Intro to Predictive Analytics Using Python

- a course by the University of Pennsylvania

My dairy about the journey of studies:

Instructor: Brandon Krakowsky
Coursera Course - Intro to Predictive Analytics Using Python

Intro to Predictive Analytics Using Python - 3 Modules

There are 3 modules in this course
"Introduction to Predictive Analytics and Advanced Predictive Analytics Using Python" is specially designed to enhance your skills in building, refining, and implementing predictive models using Python. This course serves as a comprehensive introduction to predictive analytics, beginning with the fundamentals of linear and logistic regression. These models are the cornerstone of predictive analytics, enabling you to forecast future events by learning from historical data. We cover a bit of the theory behind these models, but in particular, their application in real-world scenarios and the process of evaluating their performance to ensure accuracy and reliability. As the course progresses, we delve deeper into the realm of machine learning with a focus on decision trees and random forests. These techniques represent a more advanced aspect of supervised learning, offering powerful tools for both classification and regression tasks. Through practical examples and hands-on exercises, you'll learn how to build these models, understand their intricacies, and apply them to complex datasets to identify patterns and make predictions. Additionally, we introduce the concepts of unsupervised learning and clustering, broadening your analytics toolkit, and providing you with the skills to tackle data without predefined labels or categories. By the end of this course, you'll not only have a thorough understanding of various predictive analytics techniques, but also be capable of applying these techniques to solve real-world problems, setting the stage for continued growth and exploration in the field of data analytics.
***** -------------------------------------------------------------------------------------------------------- *****

Module 1: Introduction to Predictive Analytics and Regression

(Click the picture to enlarge)

03-Oct-2025: Module 1: Intro to Predictive Analytics & Regression - How to use Data - Specialization Intro

MOCC1:
MOOC2:

MOOC3:

03-Oct-2025: Module 1: Intro to Predictive Analytics Using Python

About the instructor:
Supervised Machine-Learning:

Oct-10-2025: Module 1 - Lesson 2: Supervised Predictive Models

Typical Machine Learning Pipeline:

Oct-13-2025: Module 1 - Week 1 - Linear Regression

Script: >> Recall the ML pipeline that ultimately produces a model f. In Linear Regression, we make an assumption that the model is a linear model. In other words, linear regression assumes a linear relation between some given inputs and the target output. For example, imagine we want to predict the age of a customer based on the number of orders they've made for a certain product. In this case, the number of orders they've made is the input variable and the age of the customer is the output variable. To perform linear regression, we gather data on various customers, including their orders and ages. We plot this data on a graph with the x-axis representing the number of orders and the y-axis representing the age.
Each data point is represented by a blue circle on the graph. The goal of linear regression is to find a line that best fits the data points. This line is represented by a red line on the graph. The position and slope of this line are determined through a mathematical process that minimizes the distance between the line and the data points. Once we have this line, we can use it to make predictions. For example, if we have the number of orders for a new customer, we can use the line to estimate their age. The line represents the learned model that allows us to predict the output variable age based on the input variable number of orders.

• [DATA FOR ANALYSIS]:
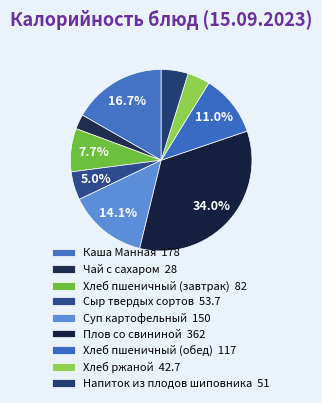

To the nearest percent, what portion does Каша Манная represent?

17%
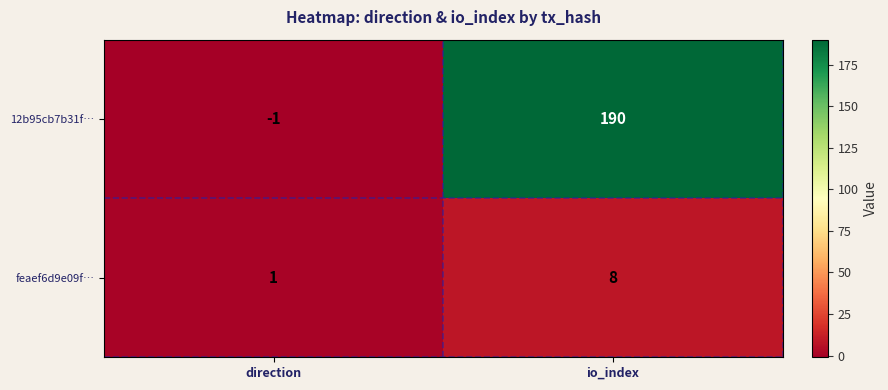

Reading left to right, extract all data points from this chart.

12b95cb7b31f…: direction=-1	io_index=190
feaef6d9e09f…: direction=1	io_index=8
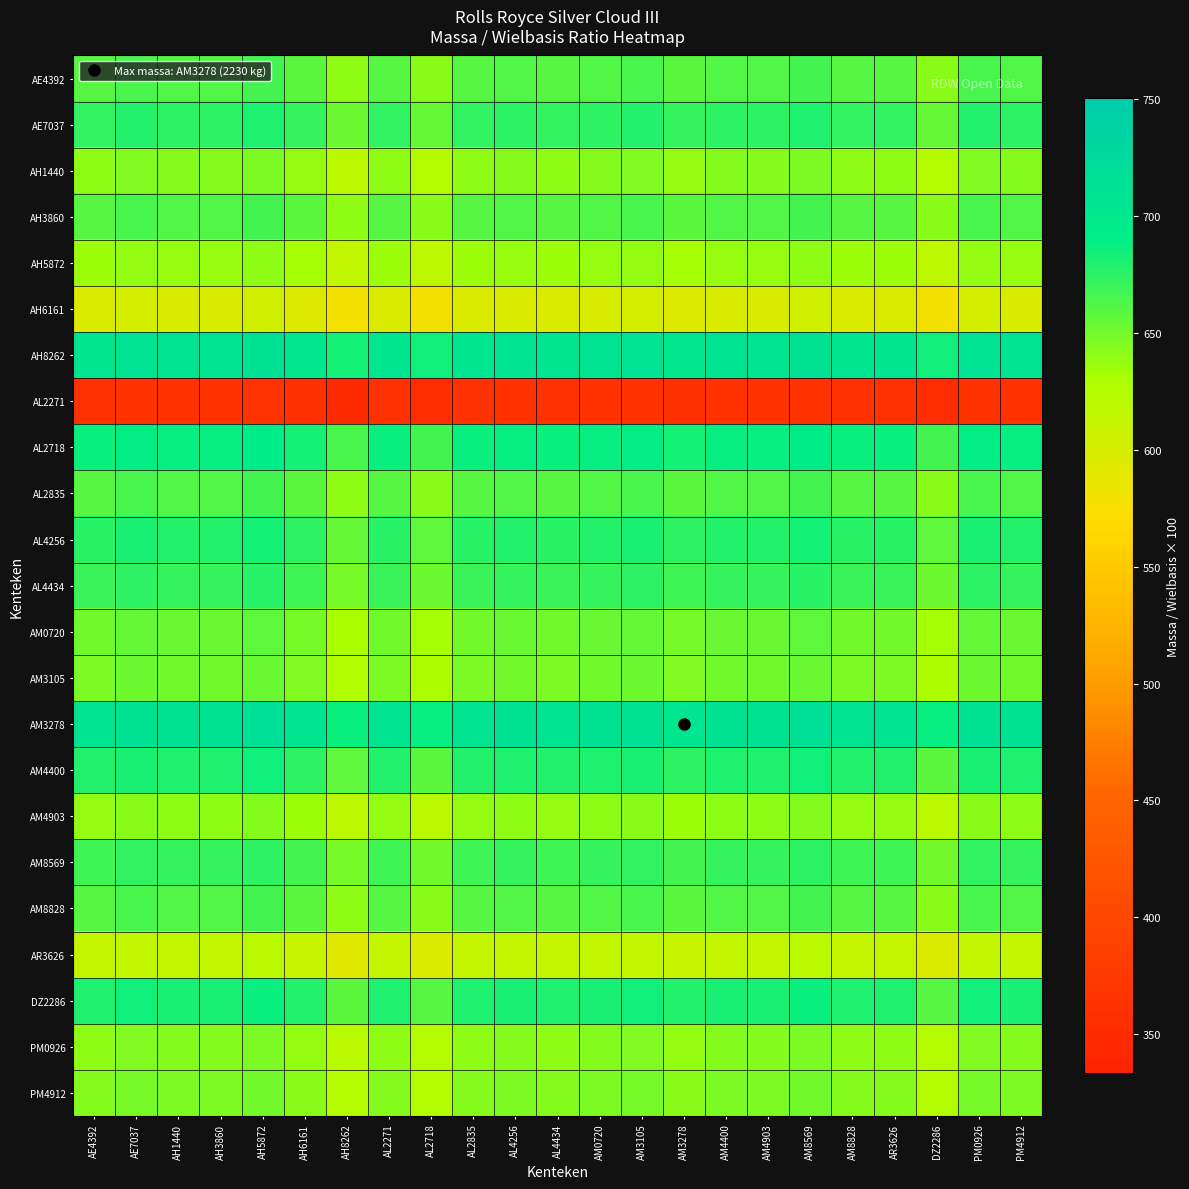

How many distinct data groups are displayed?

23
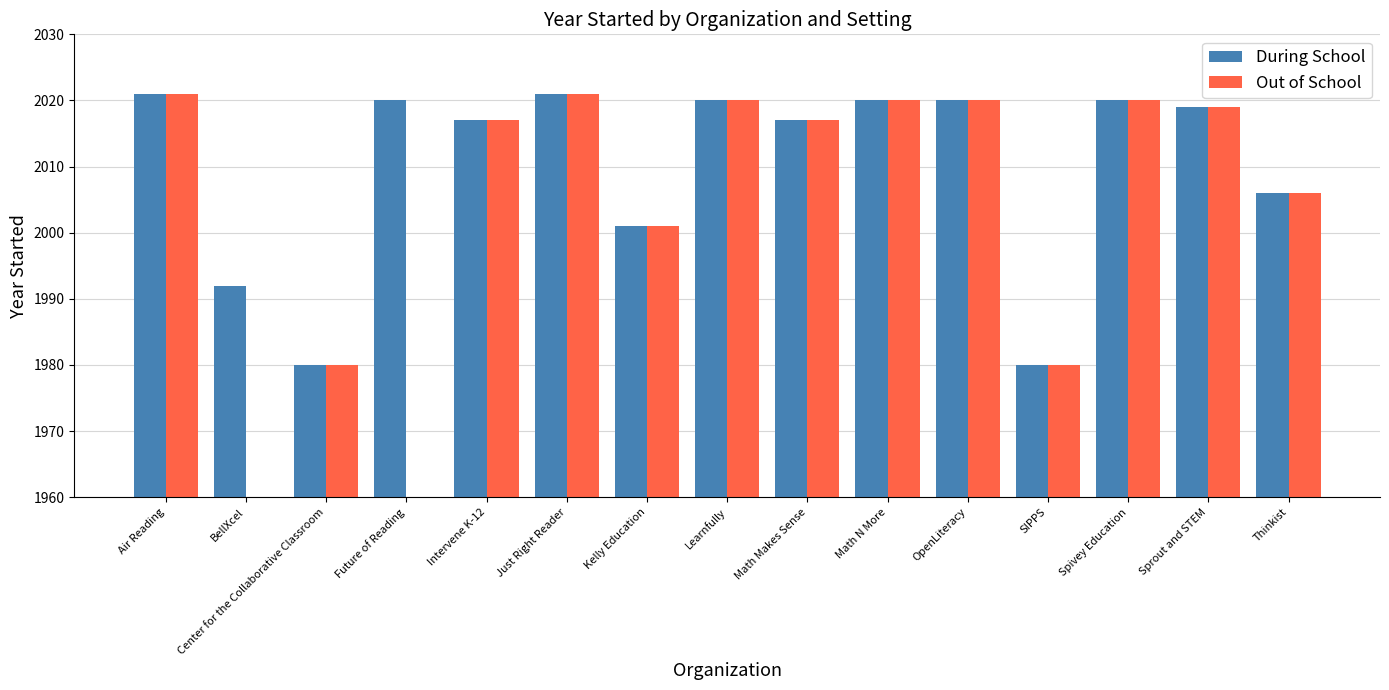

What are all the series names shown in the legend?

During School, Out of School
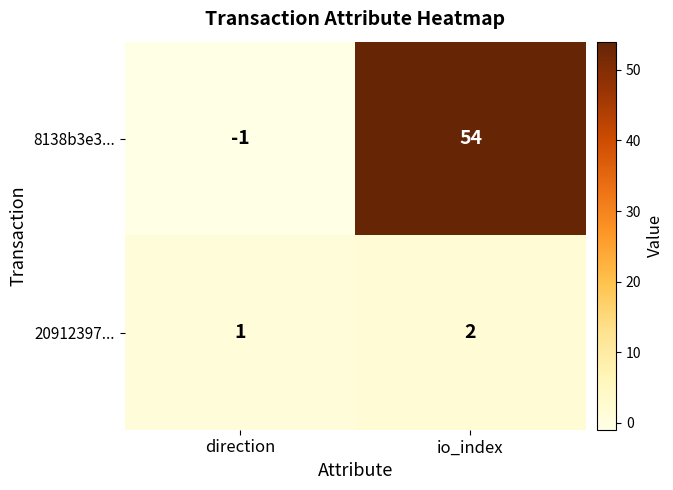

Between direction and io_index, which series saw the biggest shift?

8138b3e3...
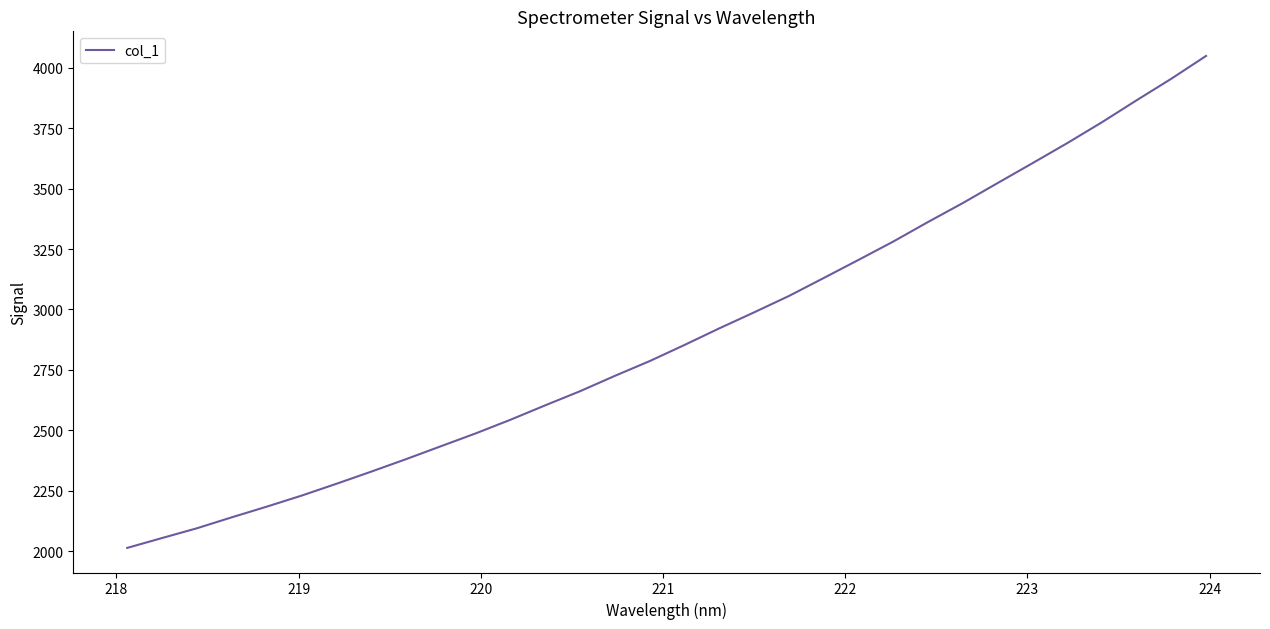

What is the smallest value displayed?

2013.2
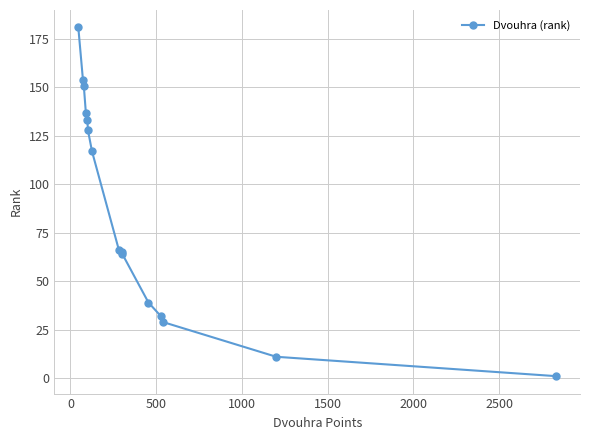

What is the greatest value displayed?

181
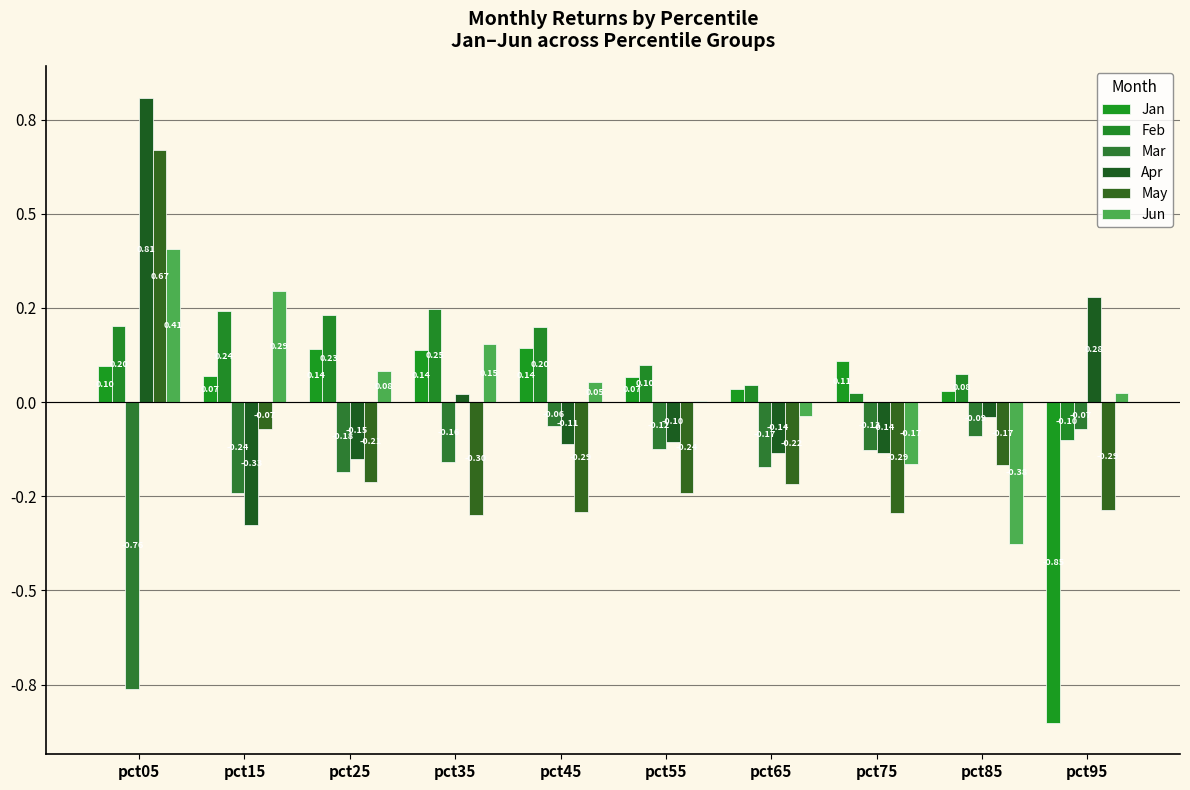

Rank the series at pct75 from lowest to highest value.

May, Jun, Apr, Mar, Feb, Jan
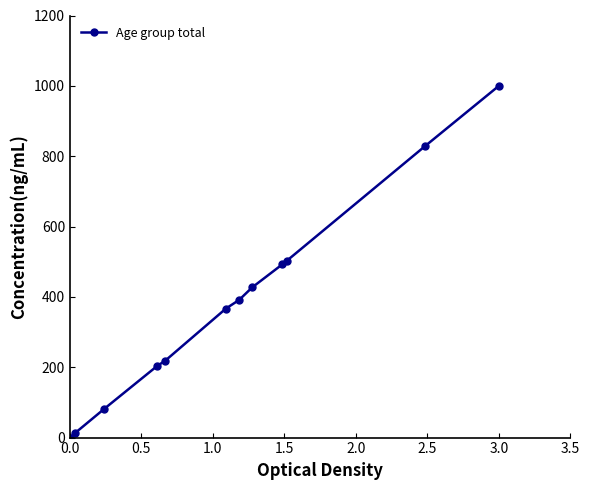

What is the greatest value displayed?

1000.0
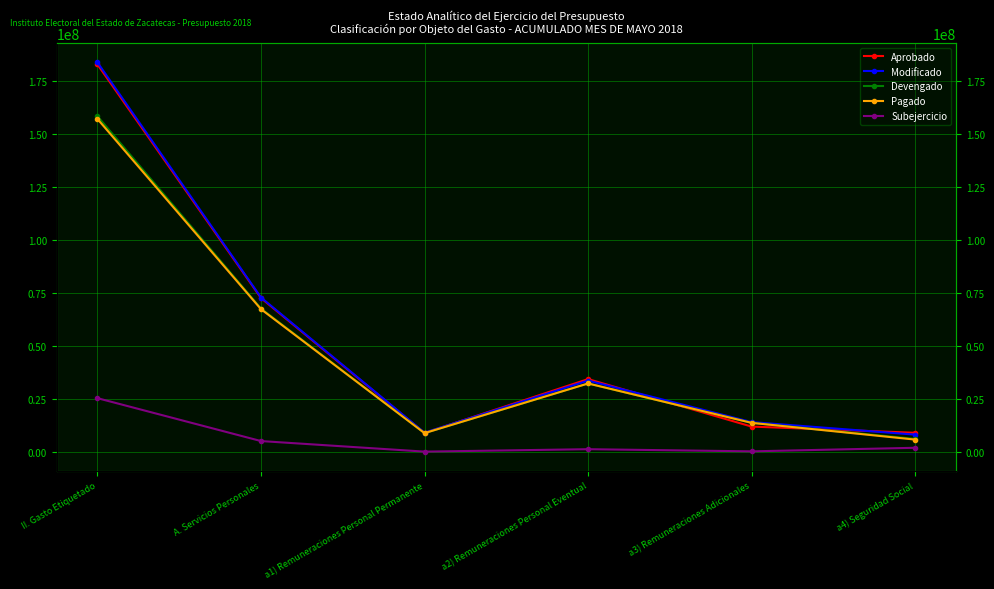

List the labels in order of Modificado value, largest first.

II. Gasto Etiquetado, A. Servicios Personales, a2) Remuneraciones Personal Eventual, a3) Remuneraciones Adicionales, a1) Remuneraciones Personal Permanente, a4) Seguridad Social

• [WORK ORDER]: Copy the course notes from "Each data point" up to and including "number of orders.", replacing "blue circle" with "black dot".

• [EXERCISE OUTPUT]:
Each data point is represented by a black dot on the graph. The goal of linear regression is to find a line that best fits the data points. This line is represented by a red line on the graph. The position and slope of this line are determined through a mathematical process that minimizes the distance between the line and the data points. Once we have this line, we can use it to make predictions. For example, if we have the number of orders for a new customer, we can use the line to estimate their age. The line represents the learned model that allows us to predict the output variable age based on the input variable number of orders.